On Friday, September 25, 2009, the Michigan Supreme Court denied leave to appeal in People v. Aceval. Leave was denied by an equally divided Court with Justices Cavanagh and Markman and Chief Justice Kelly dissenting. Justice Corrigan recused herself because she has agreed to be a character witness for retired Wayne County Circuit Judge Mary Waterstone.
Aceval, an Inkster bar owner, was convicted of possession of cocaine. During his first trial, Judge Waterstone, the former head of the Wayne County prosecutor's drug unit, and two police officers allegedly permitted perjured testimony to conceal the identity of a confidential informant. The first trial ended in a mistrial, and Aceval was retried. During the second trial, Aceval's counsel uncovered the perjury and the Judge Waterstone recused herself. The replacement judge disqualified one of Aceval's attorneys who had appeared for the limited purpose of filing certain pretrial motions.
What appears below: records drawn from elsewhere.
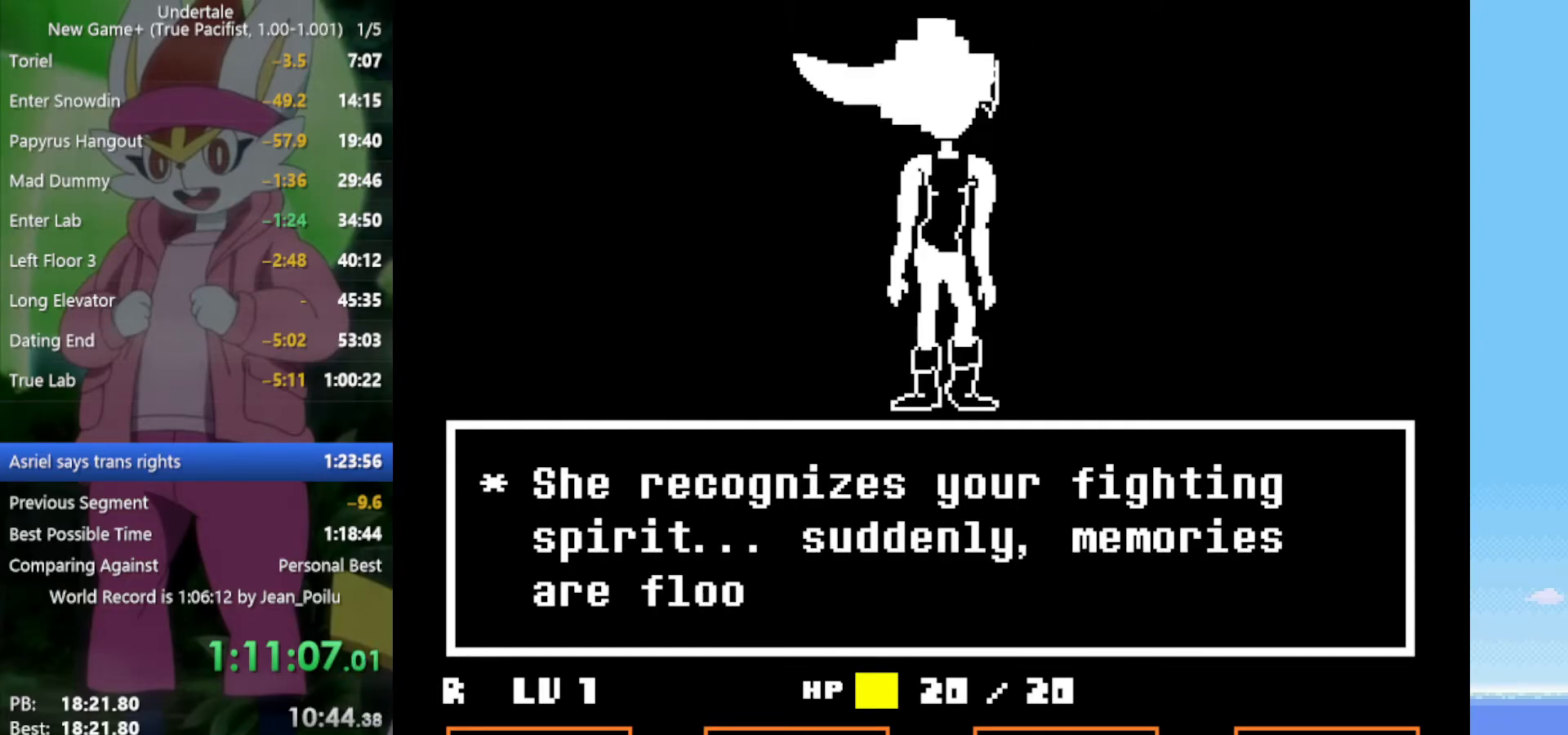
{"keys": [], "events": []}
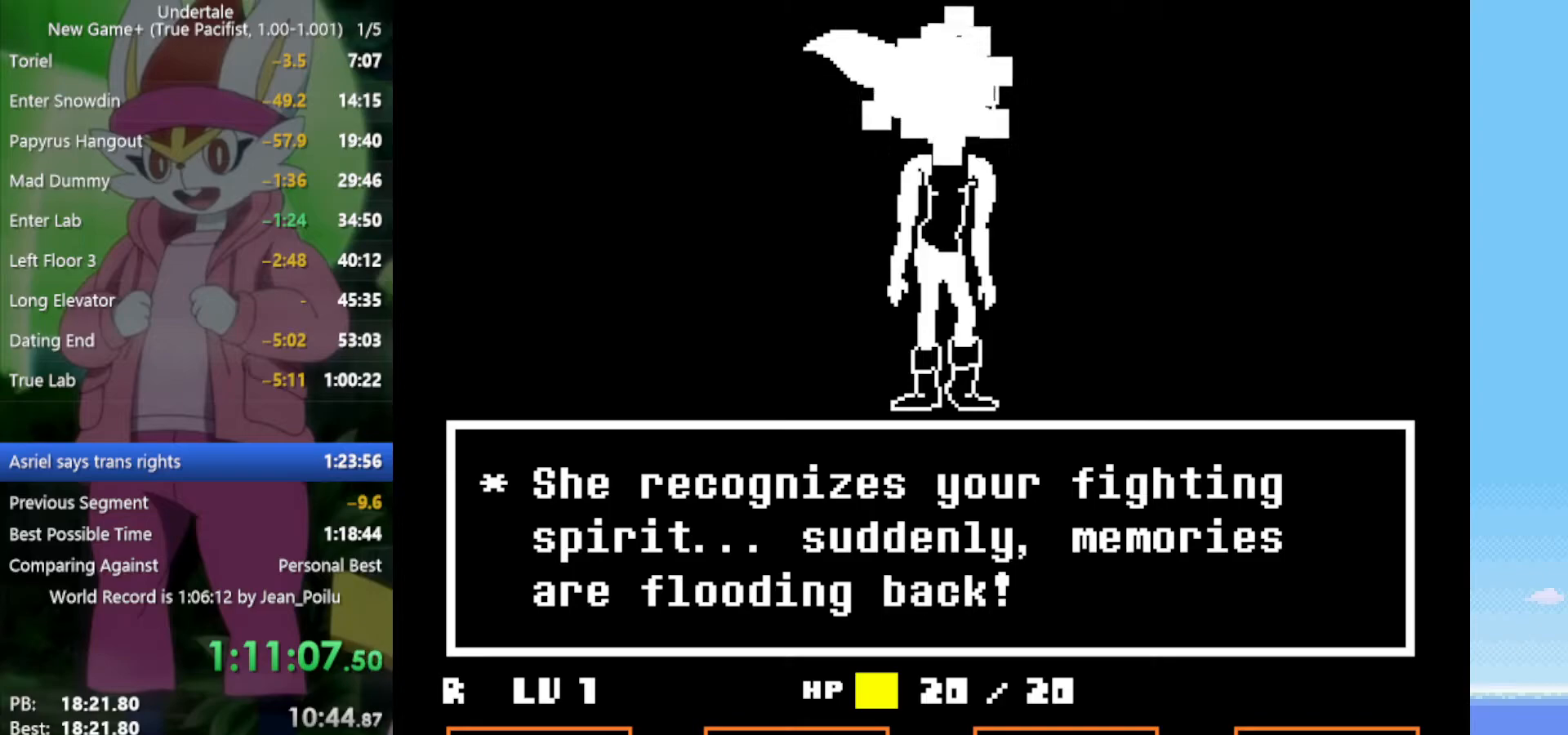
{"keys": ["return"], "events": [[367, "z", "down"], [417, "return", "down"], [467, "z", "up"]]}
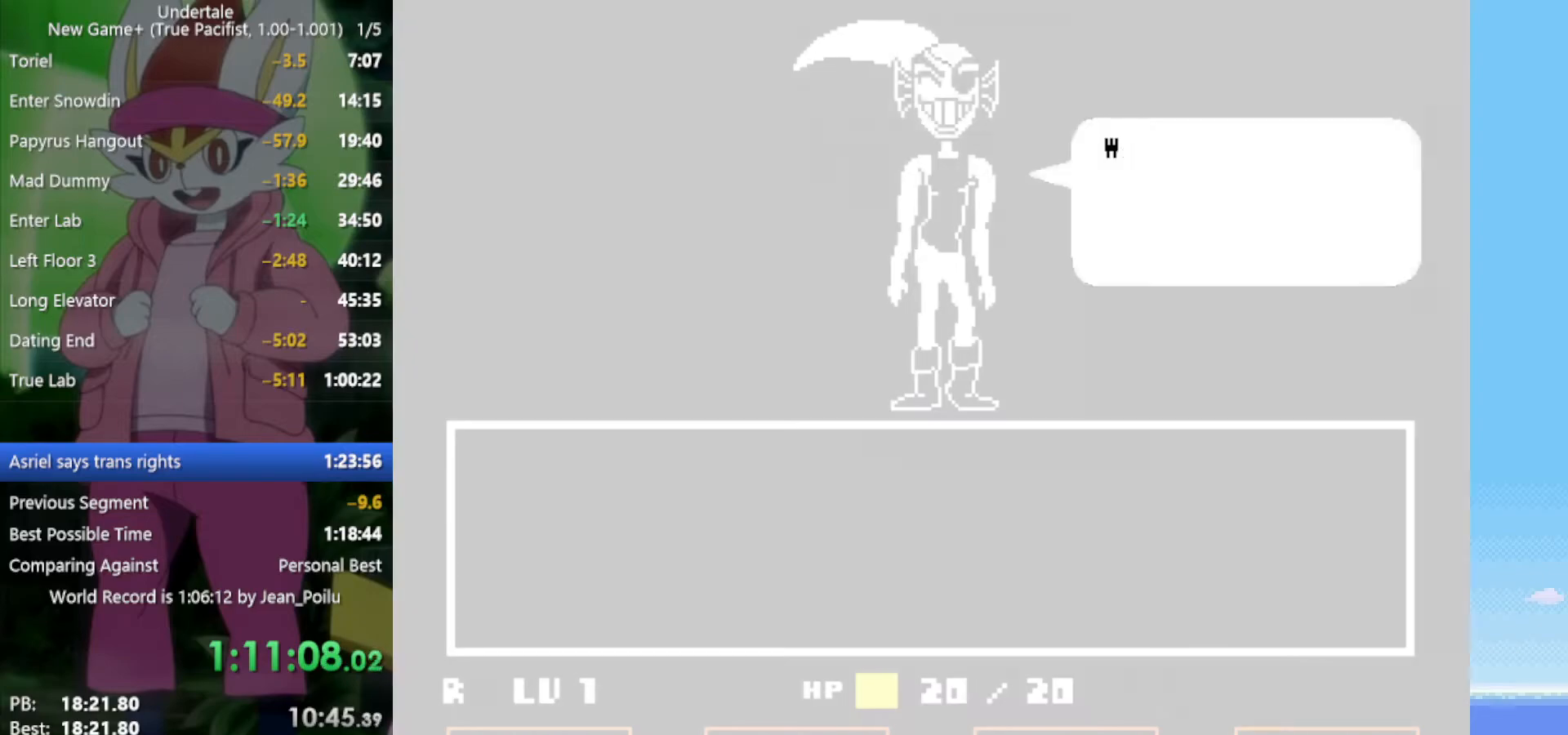
{"keys": [], "events": [[17, "return", "up"]]}
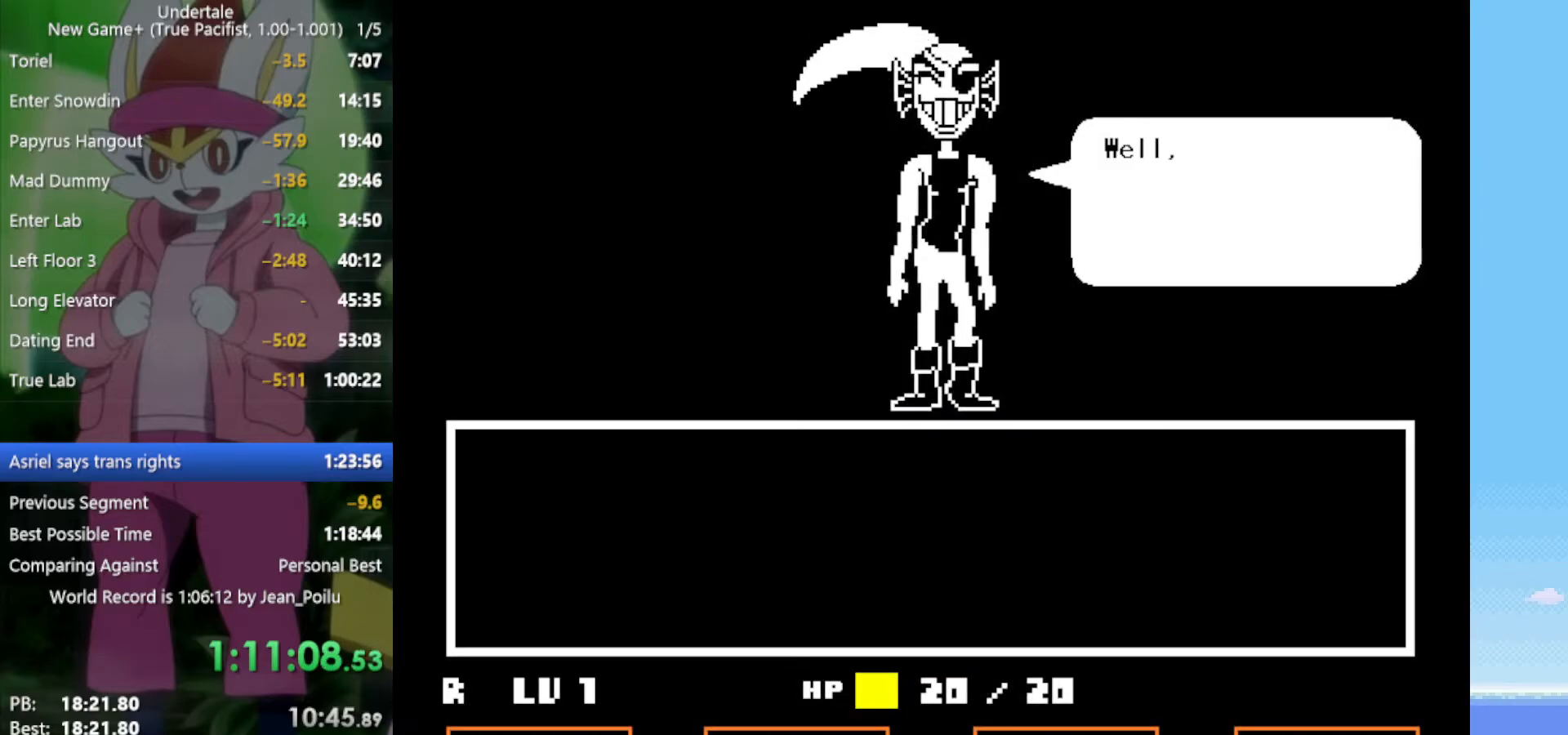
{"keys": ["shift", "x"], "events": [[17, "z", "down"], [150, "return", "down"], [150, "z", "up"], [250, "return", "up"], [250, "z", "down"], [334, "return", "down"], [334, "z", "up"], [384, "return", "up"], [434, "x", "down"], [434, "z", "down"], [467, "shift", "down"], [467, "z", "up"]]}
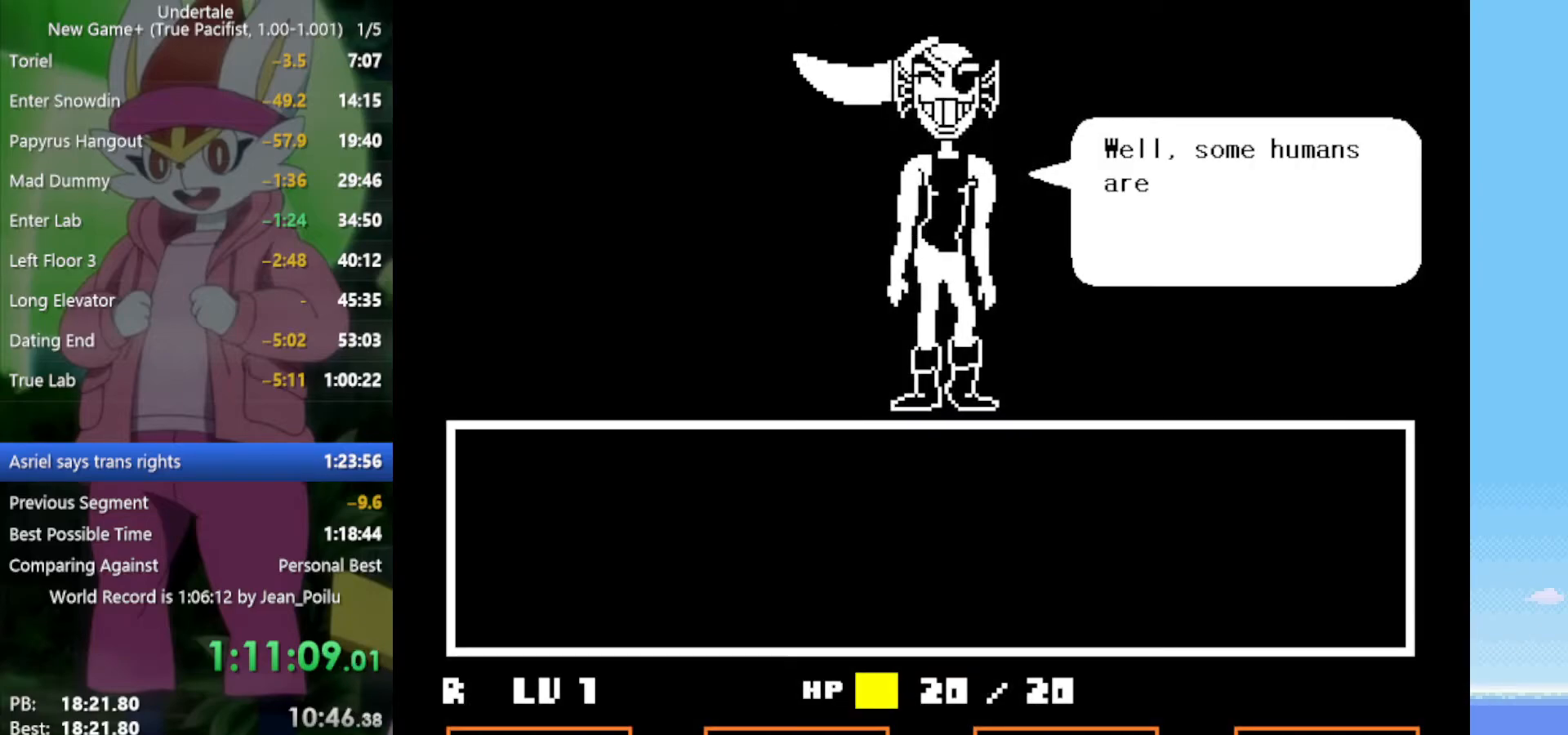
{"keys": [], "events": [[17, "shift", "up"], [17, "x", "up"], [117, "shift", "down"], [117, "z", "down"], [150, "x", "down"], [150, "z", "up"], [200, "shift", "up"], [200, "x", "up"], [300, "return", "down"], [300, "shift", "down"], [334, "return", "up"], [334, "shift", "up"], [334, "z", "down"], [434, "z", "up"]]}
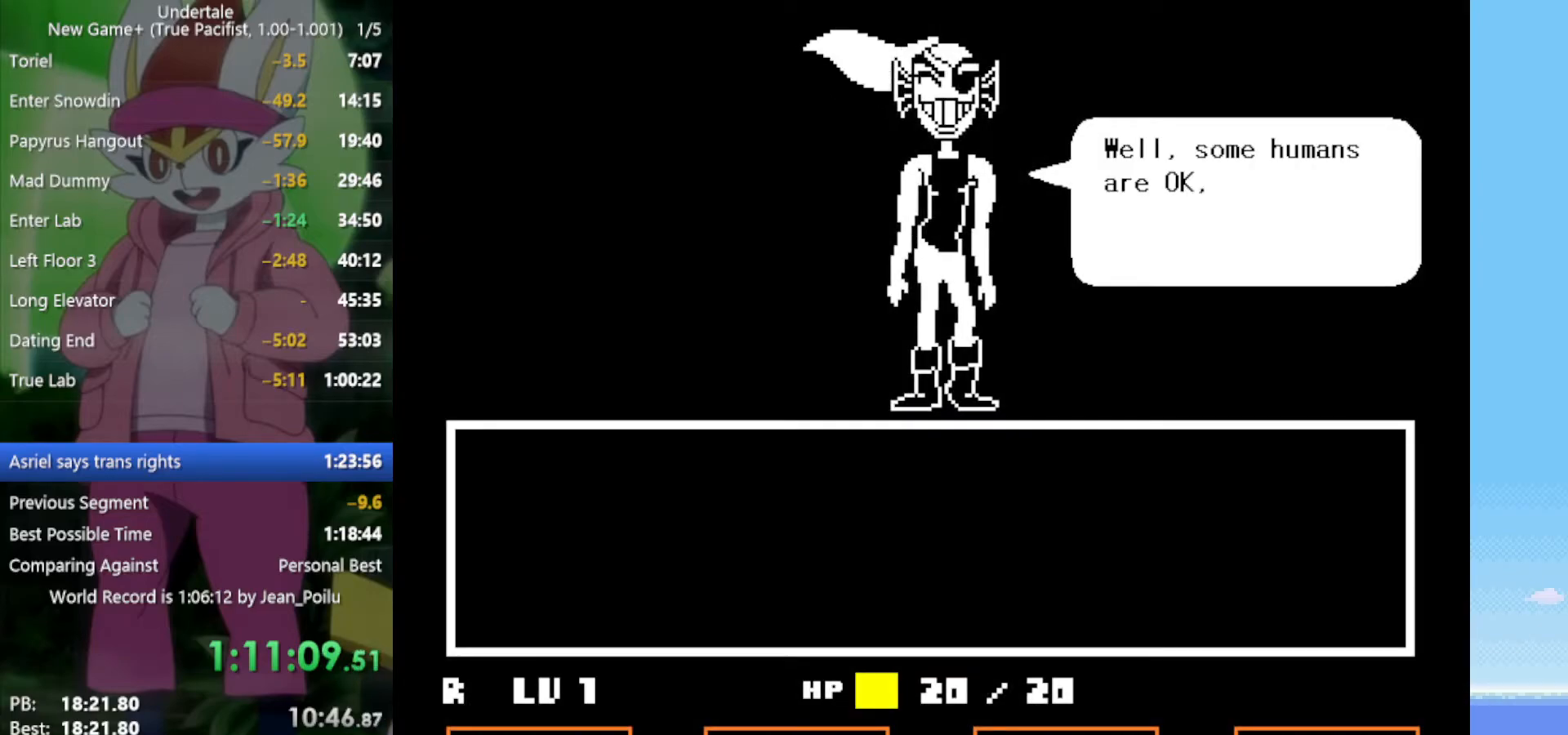
{"keys": ["z"], "events": [[34, "return", "down"], [67, "z", "down"], [117, "return", "up"], [200, "return", "down"], [200, "z", "up"], [300, "return", "up"], [300, "z", "down"], [350, "z", "up"], [384, "return", "down"], [434, "return", "up"], [434, "z", "down"]]}
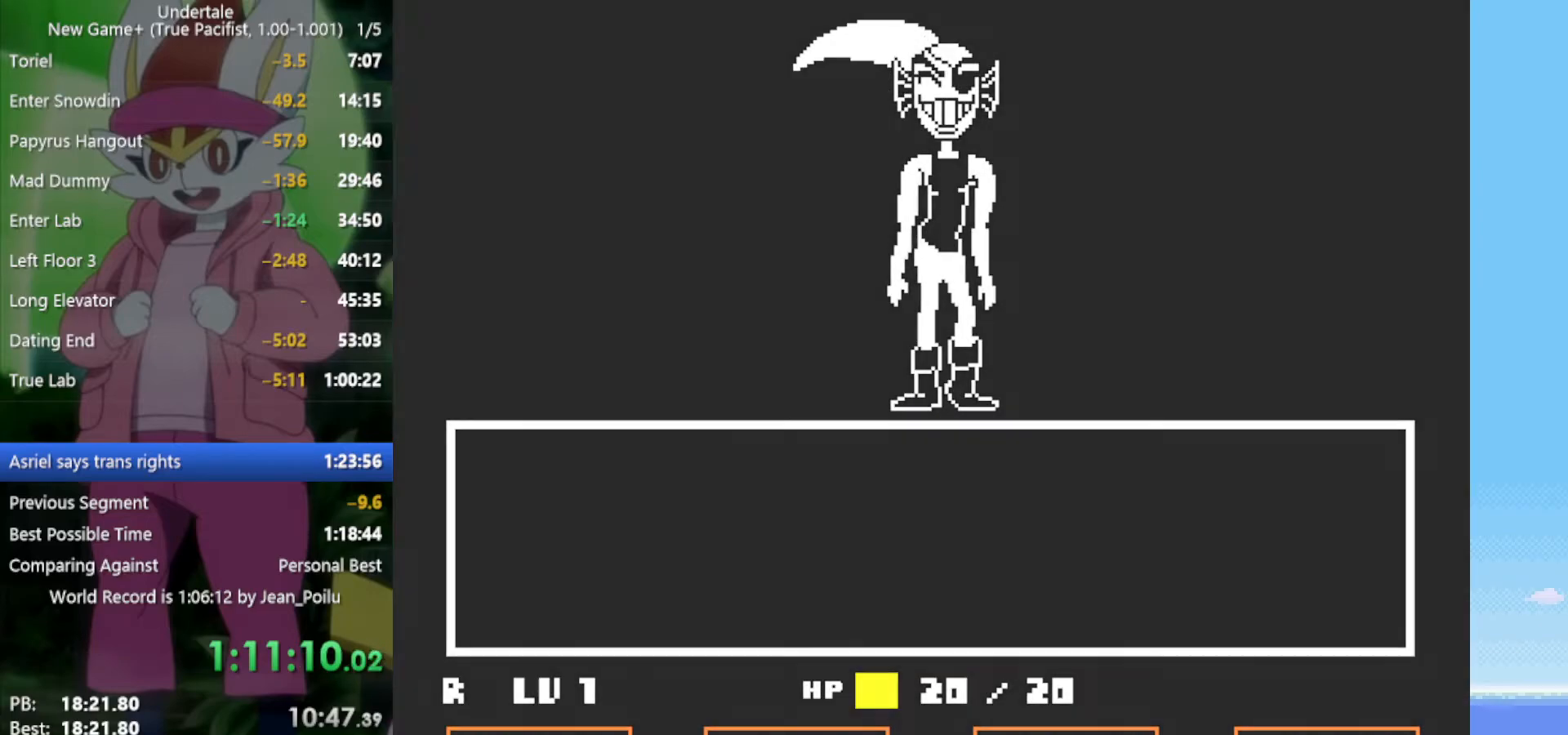
{"keys": [], "events": [[34, "return", "down"], [34, "z", "up"], [67, "return", "up"], [117, "z", "down"], [217, "return", "down"], [217, "z", "up"], [250, "return", "up"]]}
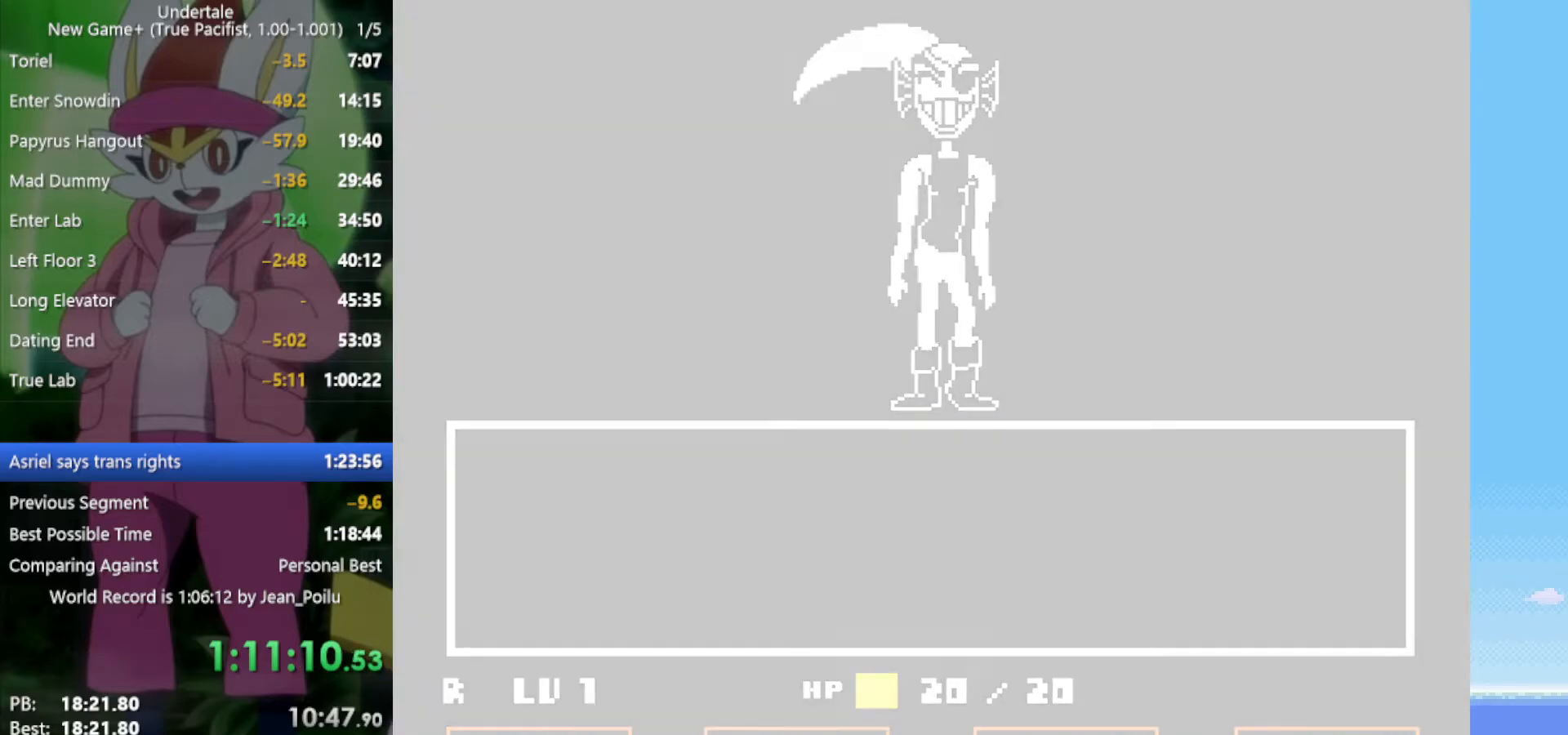
{"keys": [], "events": []}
Aceval eventually entered a guilty plea.
On appeal, Aceval contended that he was denied his right to counsel of his choice and that the use of perjured testimony at his first trial deprived him of due process to the extent that his retrial should have been barred. The Court of Appeals found the conduct at the first trial to be "disgraceful" and "reprehensible," but did not conclude that Aceval had been denied the counsel of his choice or that retrial was barred. The Court of Appeals' decision is here.
Judge Waterstone, the prosecutor, and the two officers have been charged with felonies for permitting the perjured testimony. The Detroit News is reporting that Justice Corrigan has agreed to be a character witness for Judge Waterstone.